Sadly both times my existing employers couldn’t afford to meet my new salary range when I got the counter offers, I would’ve stayed if they matched or exceed.
I’m also honest and to the point when interviewing and my interview to offer ratio is about 1/3. The other times they find someone cheaper or they’re one of those companies that expect a full stack senior dev at mid tier salary. I never got ghosted or declined, it was always that I asked for too much money and I declined the counter offer.
- Comment on Is it normal to design a database without writing an analysts first but basing it on the design? 1 year ago:
I find that code written towards fulfilling some specific database design is usually a nightmare about 20minutes into the project. You end up with garbage semantics and interfaces because you’re building an entire app for the sake of storing stuff in a database. It’s an ass backwards approach to software development imo, software is about solving a human problem and data persistence is just one of the steps in the solution. Instead figure out what data your consumers need, then figure out what domain objects can be extracted from that, then plan how you will persist those domain objects. You’ll end up with less boilerplate, better naming of entities and services and you’ll also find that the words your team uses to talk to each other make sense to your business people not just your dba.
- Comment on Always write comments 1 year ago:
Just do TDD instead
- Comment on Always write comments 1 year ago:
If you’re writing an explanation of what your code does then, ding ding, you’re writing code. If your code has so many side effects and garbage in it that it’s incomprehensible without an explanation then it’s shit code and I doubt you’d be able to write a comment that explains it that is not equally as shit as the code. Commenting on how shit code works cannot be trusted because the commenter has already proved they’re shit at the job by creating that shit code.
Best you can hope for is the comment contains a reason as to why the code is shit.
- Comment on Always write comments 1 year ago:
The problem is that code is language and people who write shit code tend to write shit comments, so no value is gained anyway. The sort of person who’d write good comments will most likely write good code where these comments are not needed, and when they intentionally write shit code they’d probably explain why.
So best you can hope for is that both of these people write comments about why they decided to write a comment, and hopefully the person who writes shit code improves over time.
- Comment on web development 1 year ago:
In culinary terms a back end is usually a pasta bake that’s undercooked in the middle but burnt on the edges. Front end is usually a pasta bake smoothie in a nice looking cup with an umbrella.
- Comment on Single? 1 year ago:
Idk, large chunk of my CS class was extroverted. They liked to party, many were in relationships and we often went for pints between lectures at the campus bar.
There ofc was a lot of weirdos and assholes around too, an above average amount, but they got outnumbered by normal dudes.
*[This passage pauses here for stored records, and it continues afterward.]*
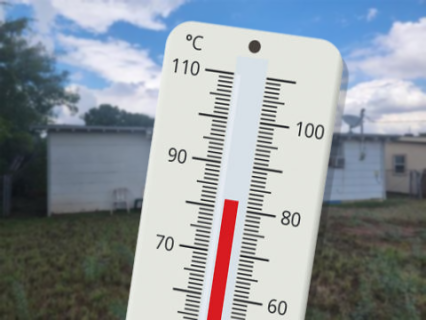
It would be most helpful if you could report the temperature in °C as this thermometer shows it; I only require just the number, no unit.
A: 82
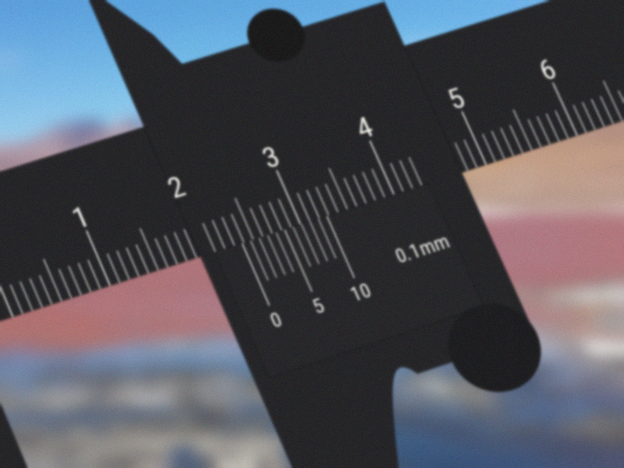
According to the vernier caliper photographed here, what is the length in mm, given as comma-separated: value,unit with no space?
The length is 23.8,mm
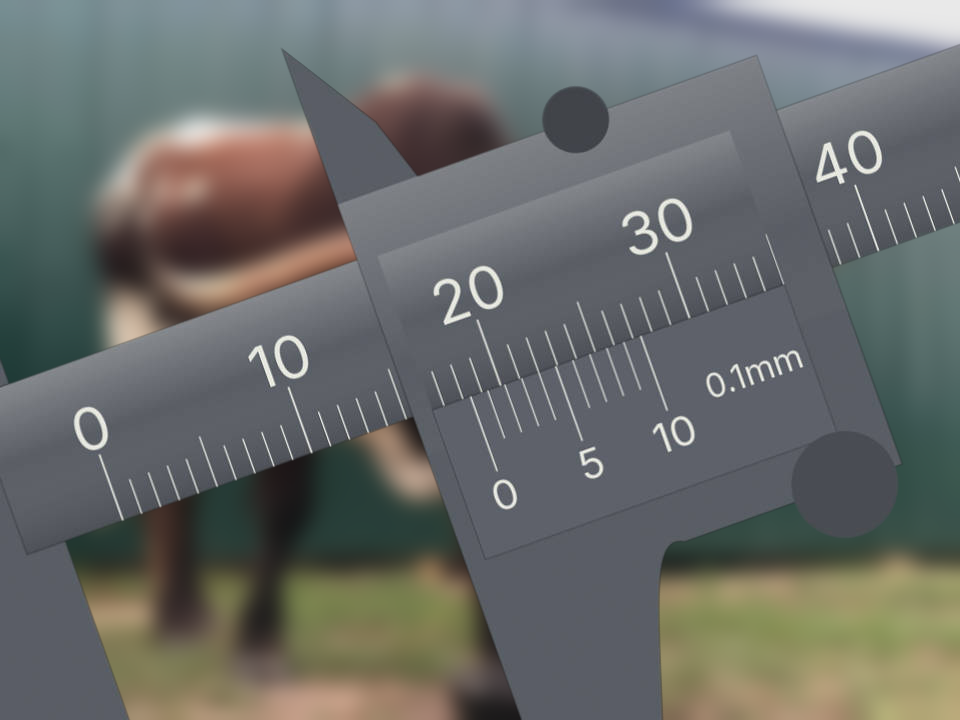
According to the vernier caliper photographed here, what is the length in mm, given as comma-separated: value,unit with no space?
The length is 18.4,mm
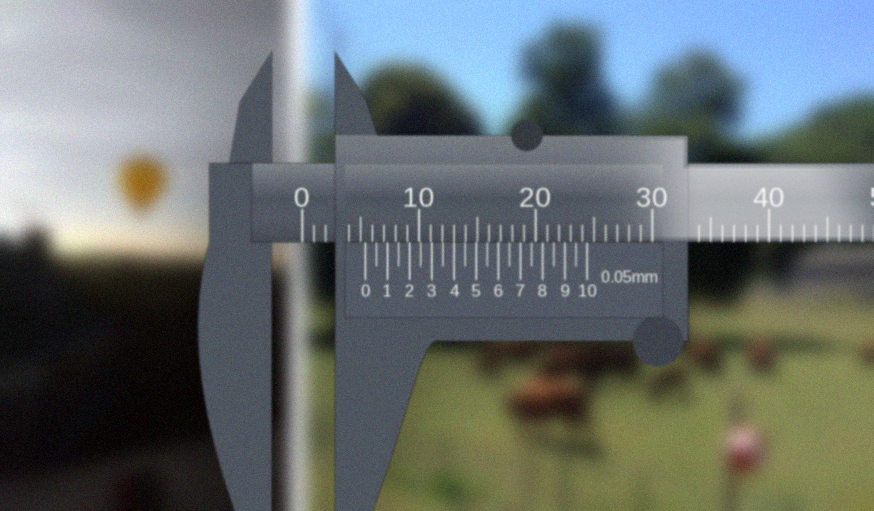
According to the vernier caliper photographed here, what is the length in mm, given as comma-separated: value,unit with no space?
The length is 5.4,mm
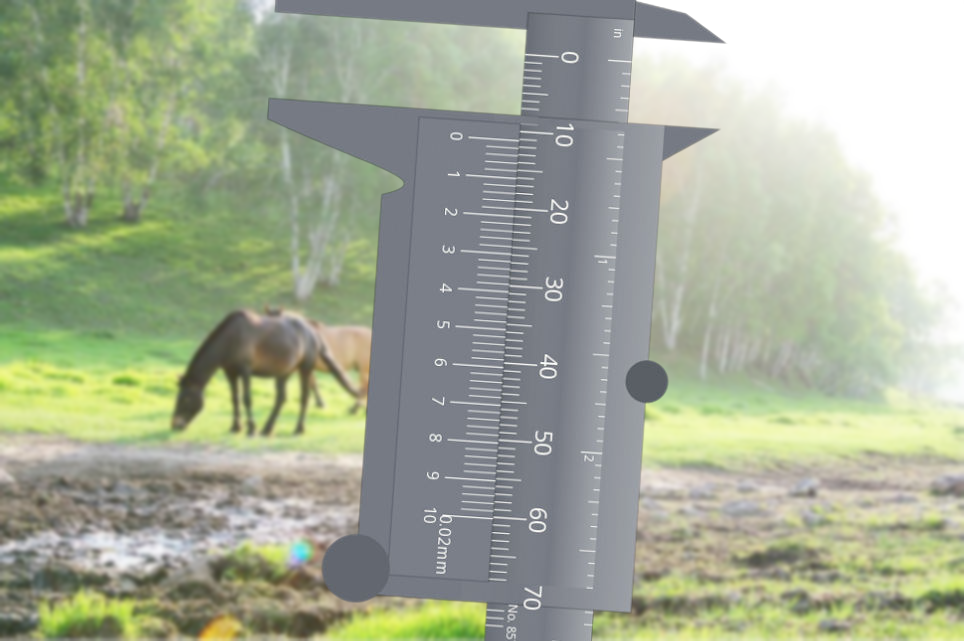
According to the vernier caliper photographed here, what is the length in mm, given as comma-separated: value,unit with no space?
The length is 11.2,mm
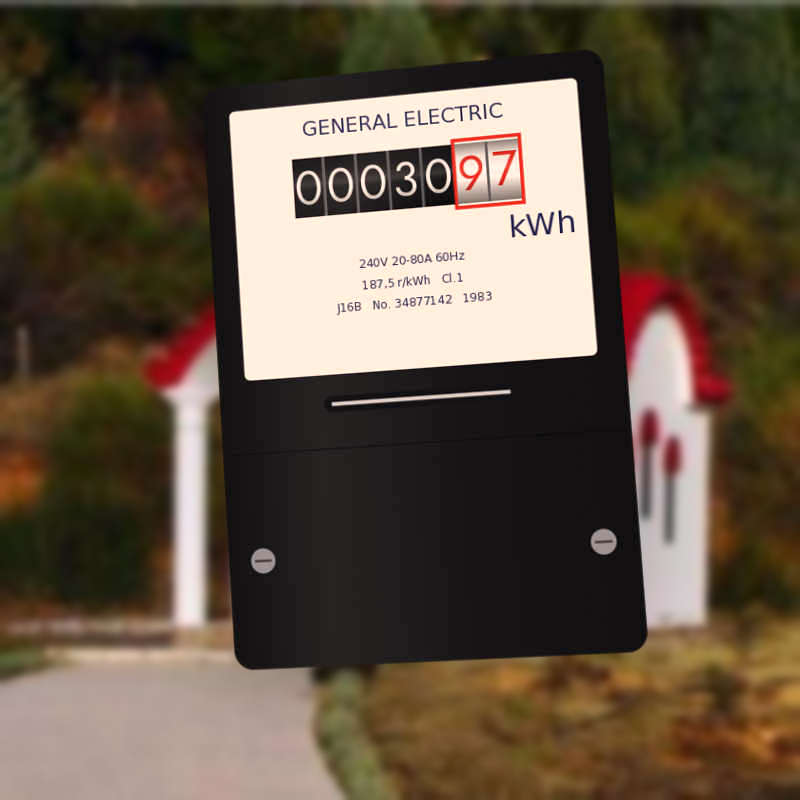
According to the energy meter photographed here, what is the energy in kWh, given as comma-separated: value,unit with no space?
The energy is 30.97,kWh
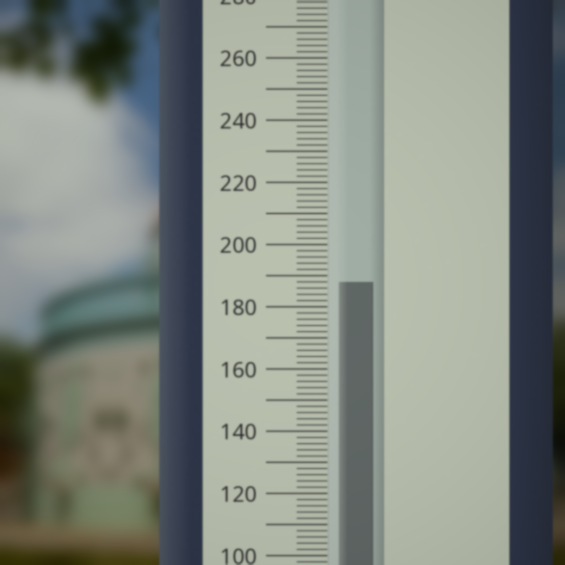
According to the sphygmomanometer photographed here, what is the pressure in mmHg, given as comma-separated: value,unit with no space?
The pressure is 188,mmHg
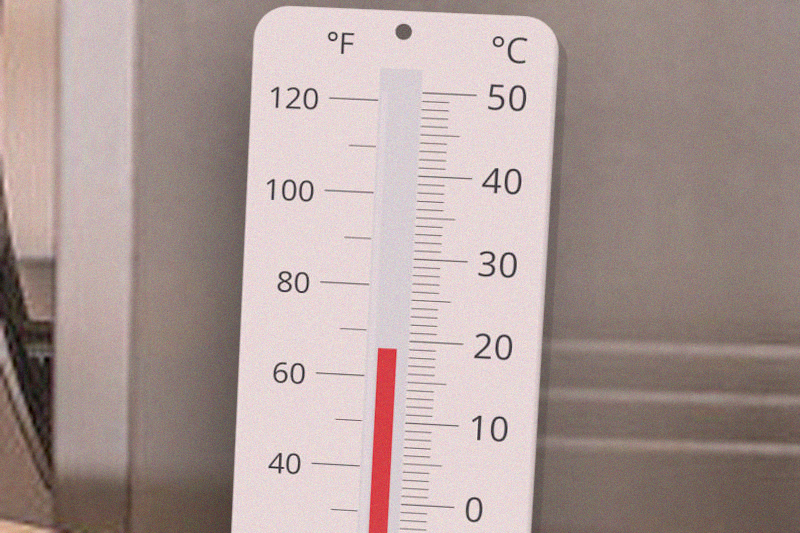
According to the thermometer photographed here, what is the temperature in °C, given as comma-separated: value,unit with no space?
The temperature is 19,°C
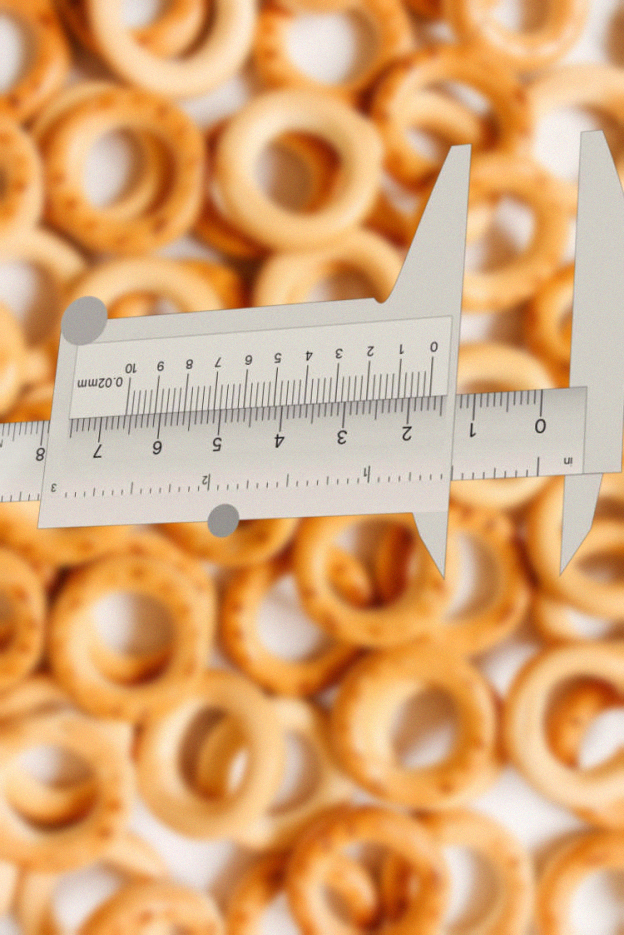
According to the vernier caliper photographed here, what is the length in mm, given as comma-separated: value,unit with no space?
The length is 16.8,mm
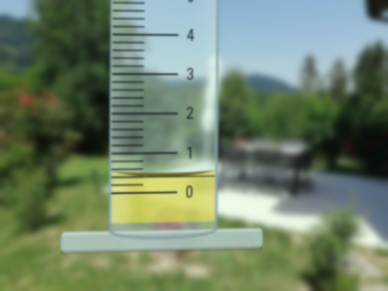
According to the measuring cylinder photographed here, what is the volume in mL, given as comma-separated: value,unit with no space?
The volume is 0.4,mL
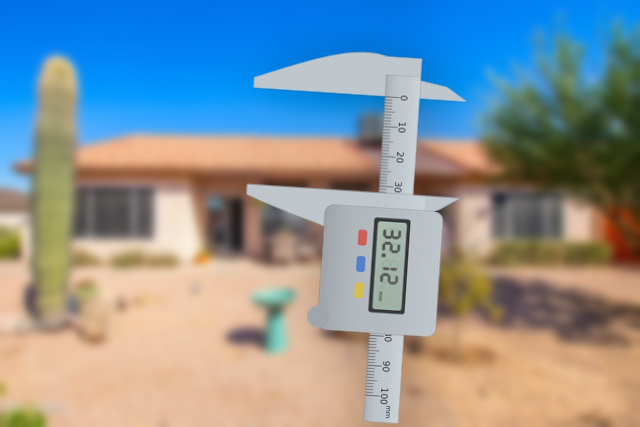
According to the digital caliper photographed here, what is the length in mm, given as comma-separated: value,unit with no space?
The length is 32.12,mm
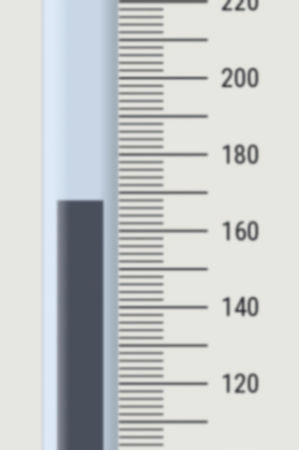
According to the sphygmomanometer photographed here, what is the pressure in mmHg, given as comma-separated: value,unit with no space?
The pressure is 168,mmHg
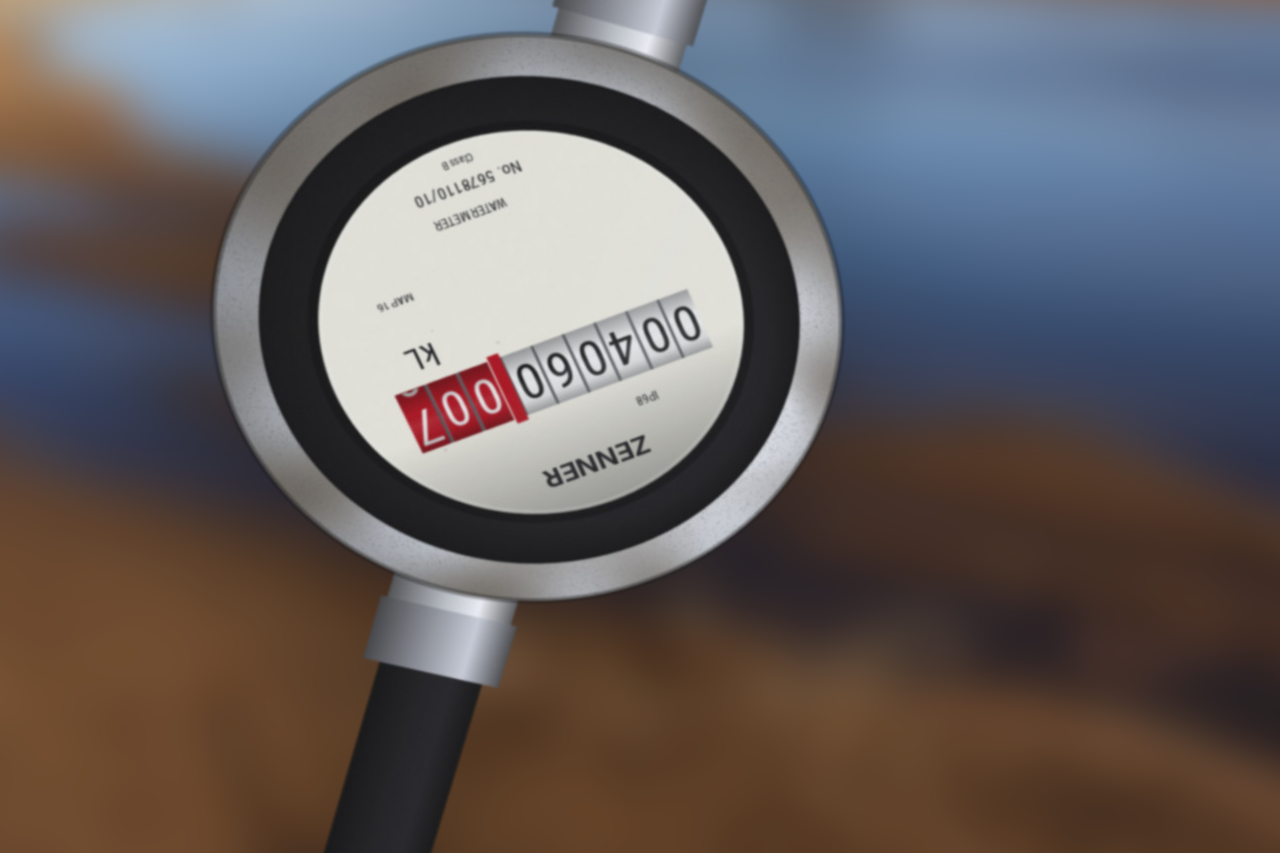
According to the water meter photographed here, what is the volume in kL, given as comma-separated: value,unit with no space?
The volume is 4060.007,kL
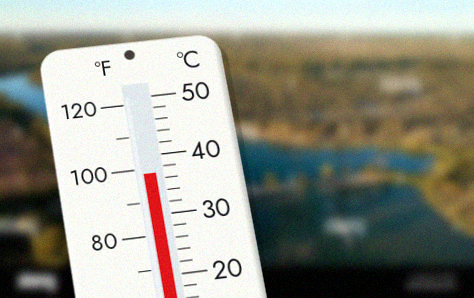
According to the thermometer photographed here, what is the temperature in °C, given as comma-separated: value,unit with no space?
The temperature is 37,°C
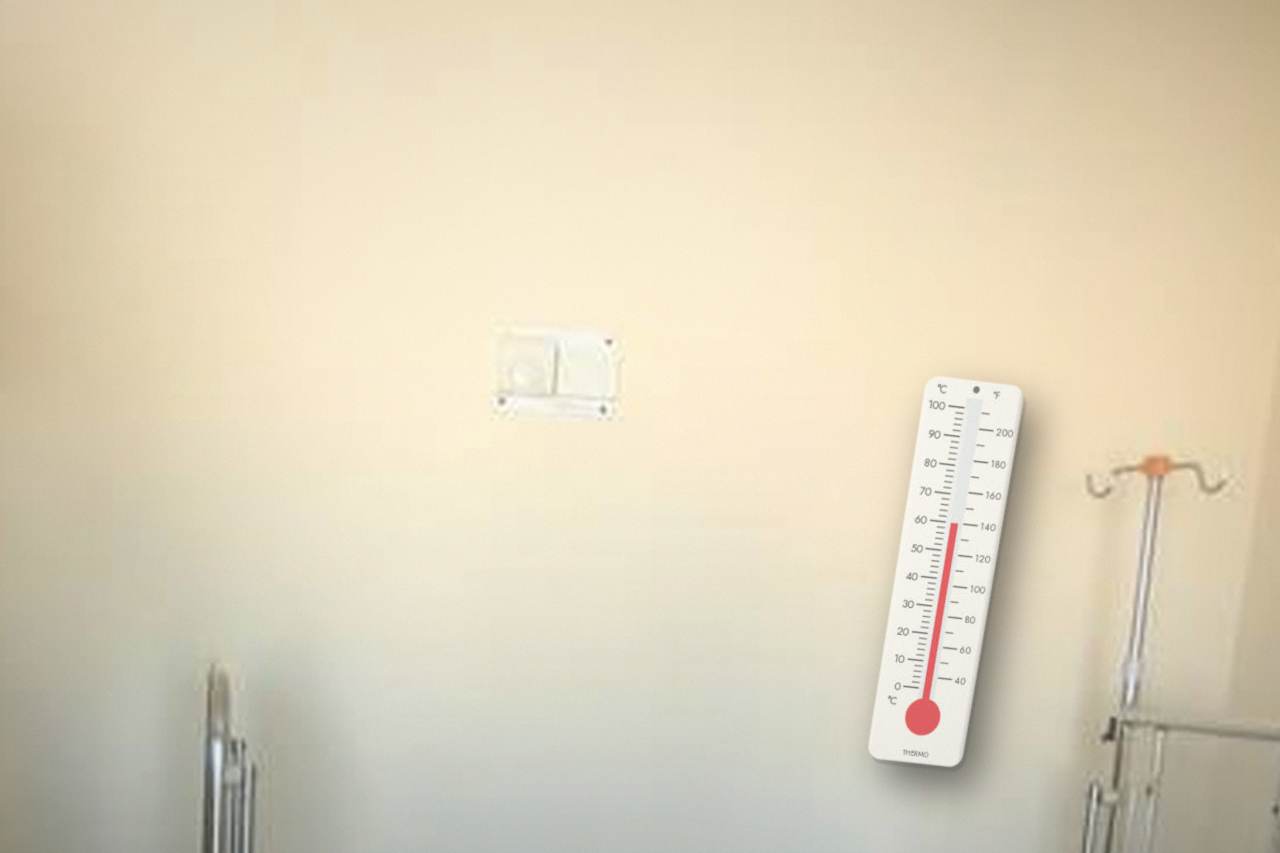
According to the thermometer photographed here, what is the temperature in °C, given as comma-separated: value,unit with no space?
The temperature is 60,°C
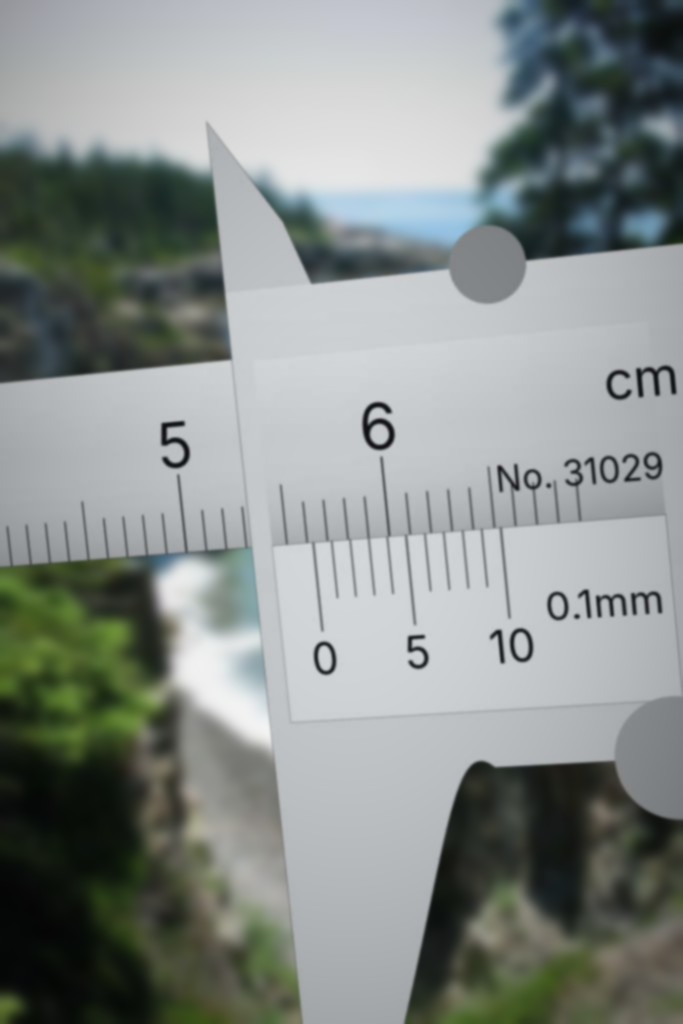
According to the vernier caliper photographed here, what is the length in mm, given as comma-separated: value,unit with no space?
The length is 56.3,mm
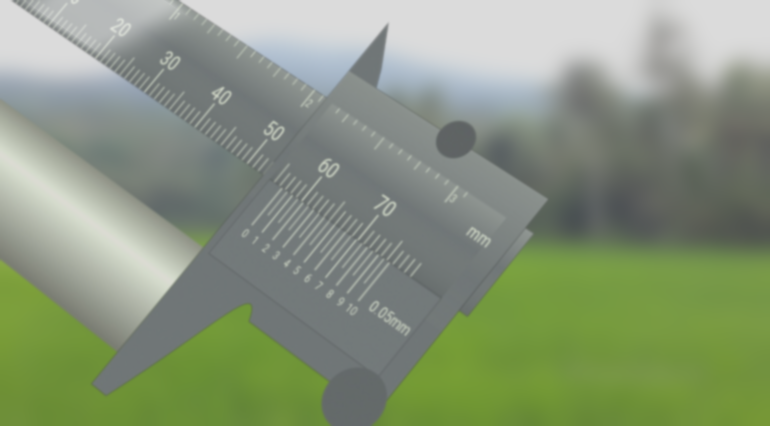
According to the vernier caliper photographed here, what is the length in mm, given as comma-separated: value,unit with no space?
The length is 56.5,mm
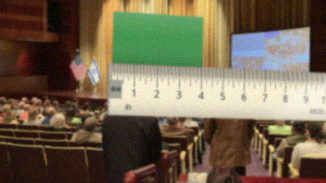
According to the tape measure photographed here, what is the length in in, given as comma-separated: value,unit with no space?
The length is 4,in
Had a decent amount of women but by the end of the 1st year like half of the class was gone and most women left. They found it boring, too technical or they were not really ready for university, same for the dudes that dropped out. There ofc was sexism, but that came from niceguys or dudebros, they exist in every field.
As for my professional life, most sexism I saw was from career managers and finance staff.
- Comment on Ditching Docker for Local Development 1 year ago:
Op comes off a bit, uninformed. E.g. I use docker engine and docker compose inside WSL2 on windows and performance is fine, then I use Intellij to manage images/containers, the service tab handles the basics. If I need to do anything very involved I use the cli.
Docker is fine, the docker desktop panic really only revealed who never took the time to learn how to use docker and what the alternative UIs are.